I was in the car today, listening to the radio, when an unwelcome voice came into my head.
“You are so old, listening to Radio 2! If people could see you they would think you are so sad…”
A trivial example, I know, but a couple of years ago I would probably have listened to that voice, and questioned my choices. (I still remember ageing about 10 years in my own eyes when I made the epic decision to switch from Radio 1 to Radio 2. It was Chris Moyles leaving that was the final straw. But I digress). In the last 2 years or so I’ve gradually started to become more comfortable in my own skin. Or, in the wise words of the fantastic Genie in Aladdin, to Bee Myself.
This is a lesson I have found particularly hard to learn. From childhood I have been taught that what people think of you really matters. That it doesn’t matter what’s going on indoors, as long as we put on a good show for those watching from the outside, and that they think well of us. “What would (insert name of easily outraged person here) think?!” I am gradually teaching myself a new answer to that question: “I really don’t care!”
Of course, we all care what people think of us to some extent, and it’s right that we consider the opinions and sensibilities of those we love and respect. But if we live our lives governed by other people’s ideas of who we should be and how we should behave, it will cripple us.

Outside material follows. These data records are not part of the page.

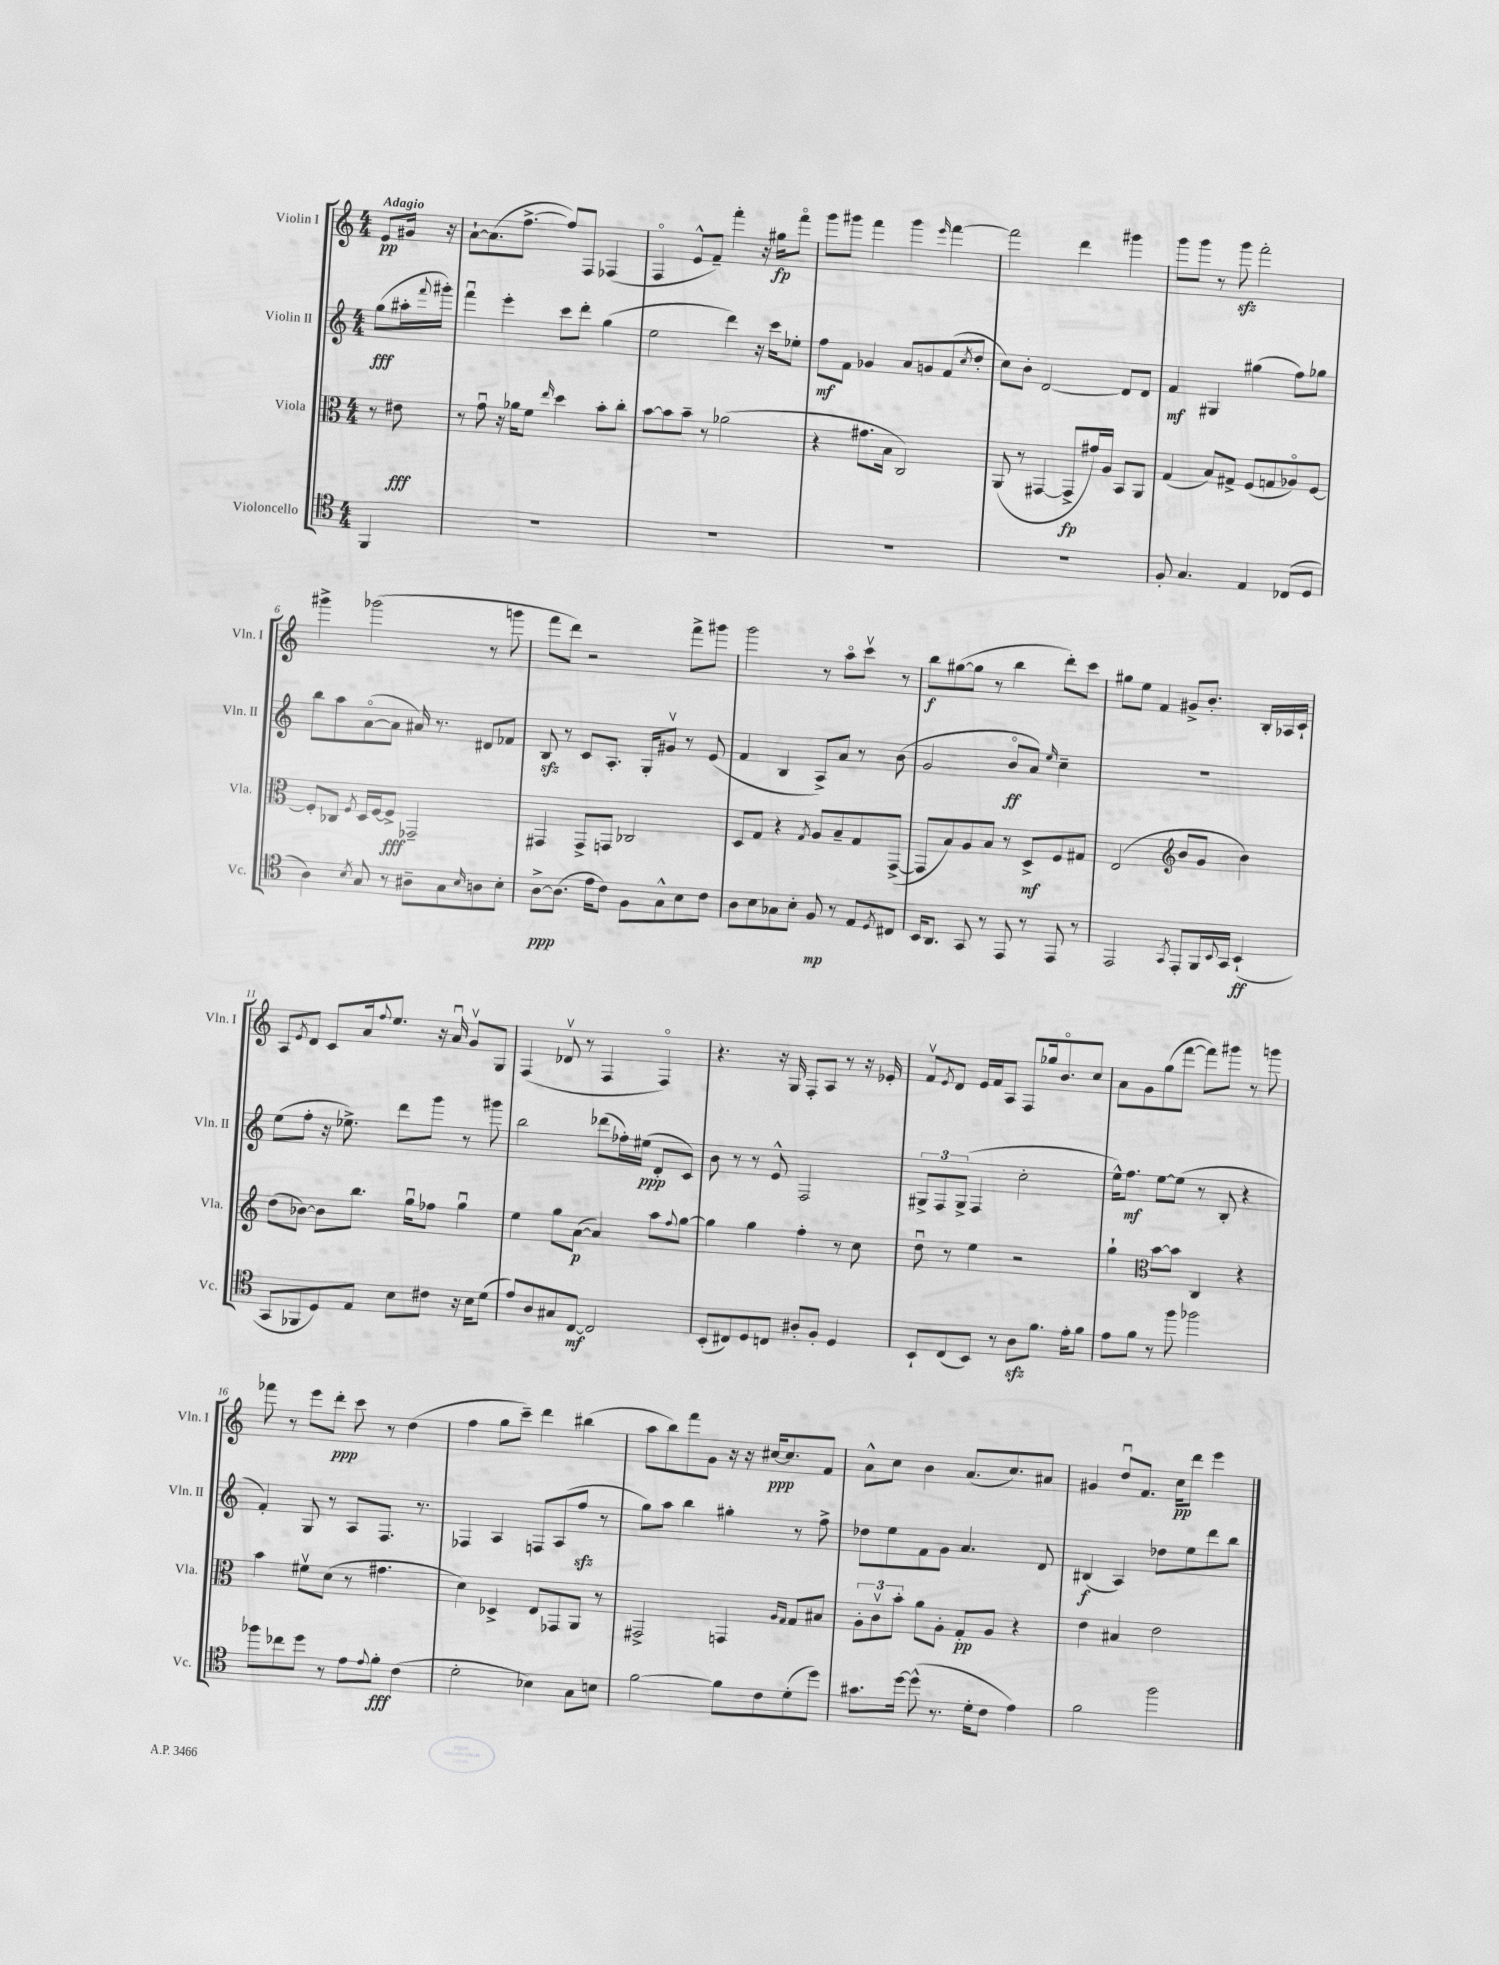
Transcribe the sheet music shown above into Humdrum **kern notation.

**kern	**kern	**kern	**kern
*staff4	*staff3	*staff2	*staff1
*clefC4	*clefC3	*clefG2	*clefG2
*k[]	*k[]	*k[]	*k[]
*M4/4	*M4/4	*M4/4	*M4/4
4FF	8r	(8gg	8e
.	8e#	16aa#'	16g#
.	.	8qqfff	.
.	.	16ggg#')	16r
=	=	=	=
1r	8r	4fffu	[8a`
.	8gu	.	(8.a]
.	16r	4eee'	.
.	16a-	.	[8.ff^
.	8f	.	.
.	16qqee	.	.
.	4dd	8ccc	8ff])
.	.	8ddd'	8F
.	8b'	(4gg	(4F-
.	8cc'	.	.
=	=	=	=
1r	[8b	2ee	4Fo
.	8b]	.	.
.	8b~	.	8e^^
.	8r	.	8f~)
.	(2a-	4ddd)	4fff'
.	.	16r	16r
.	.	16ccc	16gg#
.	.	8ee-'	8fffo
=	=	=	=
1r	4r	8ff	8ggg
.	.	8f	8ggg#
.	8.g#	4g-	4fff
.	16B	.	.
.	2C)	8a	4ggg#
.	.	8g	.
.	.	.	16qqeee
.	.	(8f	[4fff
.	.	8qcc	.
.	.	8dd'	.
=	=	=	=
1r	(8AA	8cc)	2fff]
.	8r	8b'	.
.	[4GG#	[2d	.
.	8GG#^]	.	4ddd
.	16g#)	.	.
.	16A	.	.
.	8BB	8d]	4ggg#
.	8AA	8d	.
=	=	=	=
8F'	(4G	4f	8ggg
4.G	.	.	8ggg
.	8B)	4G#	8r
.	8G#^	.	8ggg
4E	(8F	(4gg#	2fff'
.	8G	.	.
(8C-	8A-o)	8ff)	.
8D	[8F	8gg-	.
=	=	=	=
4A)	8F']	8bb	4ggg#^
.	8C-	8aa	.
8qB	8qF	.	.
8G	16D	([8ao	(2ggg-
.	[16F	.	.
8r	8F^]	8a]	.
8A#~	2GG-~	16a#)	.
.	.	8.r	.
8G	.	.	.
16qqB	.	.	.
8A	.	8d#	8r
8B'	.	8f-	8ggg
=	=	=	=
[8A^	4GG#	8B	8fff
(8.A]	.	8r	8ddd)
.	8GG#^	8c	2r
16e	.	.	.
8c)	8GG	8.A'	.
8F	2C-	.	.
.	.	16G'	.
8G^^	.	8g#v	.
8B	.	8r	8fff^
8c	.	(8e	8ggg#
=	=	=	=
8A	8D	4f	2ggg
8B	8G	.	.
8G-	4r	4B	.
8B'	.	.	.
.	8qG	.	.
8F	8A	8A^)	8r
8r	8B~	8a	8aao
8E	8G	8r	8cccv
8qD	.	.	.
8C#	([8GG^	(8b	8r
=	=	=	=
16BB	8GG]	2g	8bb
8.AA	.	.	.
.	8B)	.	([8gg#
8GG	8A	.	8gg#]
8r	8B	.	8r
8EE	8r	8bo	4bb
8r	8D^	8a)	.
.	.	16qqee	.
8EE	8F	4cc~	8ddd')
8r	8G#	.	8ccc
=	=	=	=
2EE	(2E	1r	8gg#
.	.	.	8ee
.	.	.	4f
*	*clefG2	*	*
8qGG	.	.	.
8EE'	8b	.	8g#^
16FF	8g	.	8.b'
8qqBB	.	.	.
16GG	.	.	.
(4BB`	4b)	.	.
.	.	.	16B'
.	.	.	16A-
.	.	.	16c`
=	=	=	=
8GG	(8dd	(8ee	8A
.	.	.	8qe
8FF-	[8b-)	8ff'	8d
8D)	8b-]	16r	8c
.	.	8.ee-^)	.
8E	8.bb	.	16a
.	.	.	8qqff
.	.	.	8.ee
8B	.	8ddd	.
.	16ggu	.	.
8c#	8ff-	8ggg	16r
.	.	.	16au
16r	4ggu	8r	8gv
16B	.	.	.
(8d	.	8ggg#	8G
=	=	=	=
8e)	4ee	2bb	(4F
8A	.	.	.
8G#	8gg	.	8d-v
[8C	([8a	.	8r
2C]	4a])	(8ddd-	4F
.	.	16ff-')	.
.	.	(16ee#	.
.	8aa	8d'	4Fo)
.	8qqff	.	.
.	[8gg	8c)	.
=	=	=	=
(8BB'	4gg]	8b	4.r
8C#)	.	8r	.
8D	4gg	8r	.
8C	.	8e^^	16r
.	.	.	16G
8A#'	4ff'	2F	8F'
8F'	.	.	8A
4D	8r	.	8r
.	8cc	.	16r
.	.	.	16e-'
=	=	=	=
8BB`	8ddu	12G#^	8fv
.	.	12F	.
.	.	.	8qe
(8C	8r	.	8d
.	.	(12G#^	.
8BB)	4ee	4F	16e
.	.	.	16f
8r	.	.	8A
8A	2r	2cc'	8F
8.f	.	.	16gg-
.	.	.	8.bo
16e'	.	.	.
8f	.	.	8cc
=	=	=	=
8e	4gg`	16ee^^)	8a
.	.	8.ff	.
8f	.	.	8g
*	*clefC3	*	*
8r	[8b	[8ee	(8gg
8ff	8b]	(8ee]	[8fff
2ff-	4C	8r	8fff])
.	.	8B'	8ggg#
.	4r	4r	8r
.	.	.	8ggg
=	=	=	=
8ff-	4b	4f')	8fff-
8cc-	.	.	8r
8dd	8f#v	8G	8eee
8r	(8d	8r	8ddd'
8e	8r	8A	8ccc
8qqe	.	.	.
8f'	4.g#	8.F	8r
(4c	.	.	(4dd
.	.	8.r	.
=	=	=	=
2d'	4d)	4F-	4ff
.	4D-^	4A	8gg
.	.	.	8ccc~)
4B-)	8E	8F	4ddd
.	8GG-	(8A	.
8G	8AA	8ff	(4bb#
8B	8r	8r	.
=	=	=	=
[2f	2GG#^	8gg)	8aa
.	.	8aa	8bb)
.	.	4bb	8fff
.	.	.	8g
8f]	4GG	4gg#'	16r
.	.	.	16r
8c	.	.	[16cc#
.	.	.	8.cc#]
.	16qqA	.	.
.	16qqG	.	.
(8d'	8G	8r	.
8dd)	8B#	8ff^	8f
=	=	=	=
8.g#	12A'	8dd-	8a^^
.	12cv	.	.
.	.	8ee	8cc
.	12b'	.	.
[16dd	.	.	.
(8dd^^]	8a	8f	4b
8.r	8A'	8g	.
.	8G'	4.a	(8.a
16d'	.	.	.
8c	8A	.	.
.	.	.	8.cc)
4e)	4r	.	.
.	.	8d	8a#
=	=	=	=
2f	4e	(4B#	4g#
.	4B#	4A)	8ddu
.	.	.	8.f
2ff	2e	8dd-	.
.	.	.	16cc
.	.	8ee	8ddd
.	.	8ddd	4eee
.	.	8bb	.
==	==	==	==
*-	*-	*-	*-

We all have different ideas about pretty much everything. What we spend our money on. What we watch on TV. How we bring up our children. We need to acknowledge those differences, but be OK with them. What’s right for one individual, one family, may well not be the right thing for another. When we are insecure about ourselves and the choices we make we often feel the need to make other people, who may do things differently, feel small. And at the end of the day that won’t make us feel any better, it’ll just make the other person feel a whole lot worse.
Jesus famously said
“Love your neighbour as yourself.”
We tend to focus on the first part of that statement- but that is only half of the story. We need to learn to love ourselves. God loves us as we are now; he doesn’t need us to change first. And it’s his opinion that really counts. We may be a work in progress, and there will probably need to be some growing and changing that needs to happen so that we can do all we were made to do- but we don’t need a personality transplant for God to like us. He made me me, and you you; we were never meant to be the same.
So let’s cut each other, and ourselves, some slack. Let’s not worry too much about what other people think and just get on with being us- the real us, not the people we think others want us to be.
In the words of Sting, from the song ‘An Englishman in New York’:
“Be yourself, no matter what they say.”